Families of the victims told investigators a similar story: tuition shortfalls, recruitment booths on campus, promises of safe, compensated participation in medical research.

Gloria Thompson, the mother of Kesha Thompson — a Spelman College sophomore who vanished in October 1998 — said she had searched for her daughter for 17 years.

“They told me she probably dropped out,” Thompson said. “They told me to let it go. But a mother knows. Someone took my child.”

Investigators later confirmed that Thompson’s daughter was listed in Georgiev’s handwritten research logs as “Subject 01.”

Those logs, recovered from the abandoned building, documented escalating dosages of an experimental compound and recorded adverse reactions in clinical, detached language. One entry read simply: “Subject deceased. Data recorded.”

The Inside Recruiter

The investigation expanded when detectives interviewed former classmates of the victims. One witness identified a university administrator — later named as Dr. Patricia Morgan — who had actively encouraged students to participate in Meridian’s trials.

Confronted with evidence, Morgan eventually cooperated with authorities. Prosecutors said she admitted to receiving payments from Georgiev in exchange for identifying financially vulnerable students and steering them toward the program.

According to court records, Morgan helped recruit all 14 victims between 1998 and 2014.

“She didn’t select them at random,” Detective Mitchell said during testimony. “She selected the desperate.”

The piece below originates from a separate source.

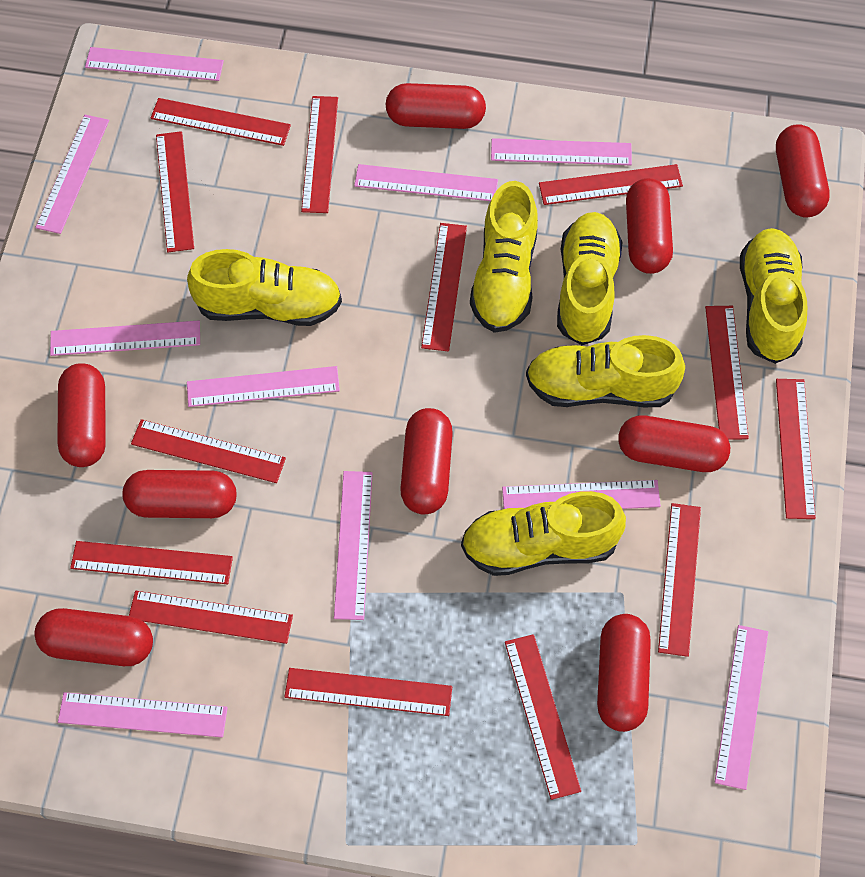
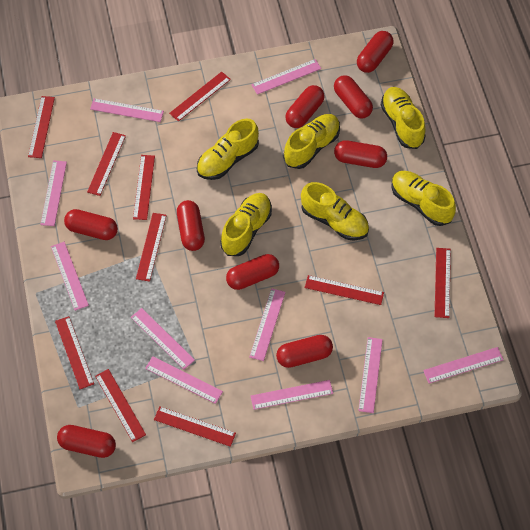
red ruler: 13 -> 10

A Second Facility — And More Victims

Jackson’s final warning proved true.

Armed with new information, police raided a second warehouse in Decatur, Georgia. Inside, they found nine more rooms — and nine more sets of remains. Evidence suggested prolonged confinement and violent attempts to escape.

By then, Georgiev had vanished.

Financial investigators traced shell companies and offshore accounts tied to Meridian’s bankruptcy. Eventually, they uncovered a luxury home in suburban Marietta purchased under a false identity.

On January 28, 2015, a SWAT team arrested Georgiev without resistance.

“Medical Progress Requires Sacrifice”

During interrogation, Georgiev showed no remorse. According to transcripts, he described the victims not as people but as “data points,” arguing they had “volunteered” and signed consent forms.

Prosecutors dismantled that defense during trial, presenting evidence of locked rooms, forced confinement, and decades-long captivity.

In November 2015, a jury convicted Georgiev on 14 counts of first-degree murder. He was sentenced to life in prison without parole.

Morgan pleaded guilty to conspiracy and accessory charges and received a 30-year federal sentence.

Justice — And What Came After

Georgiev died of a heart attack in prison two years later.

For the families, the verdicts brought accountability — but not closure.

“Justice doesn’t bring my daughter back,” Thompson said. “But at least the truth didn’t stay buried.”

The case led to sweeping reforms in Georgia, including stricter oversight of university-based clinical trials and mandatory reporting when participants go missing.

Today, a memorial stands outside the Marietta Street building bearing the names of all 14 victims.

Detective Mitchell still visits their graves each month.

“There are always more cases,” he said. “More families waiting. All you can do is keep looking — even when everyone else stops.”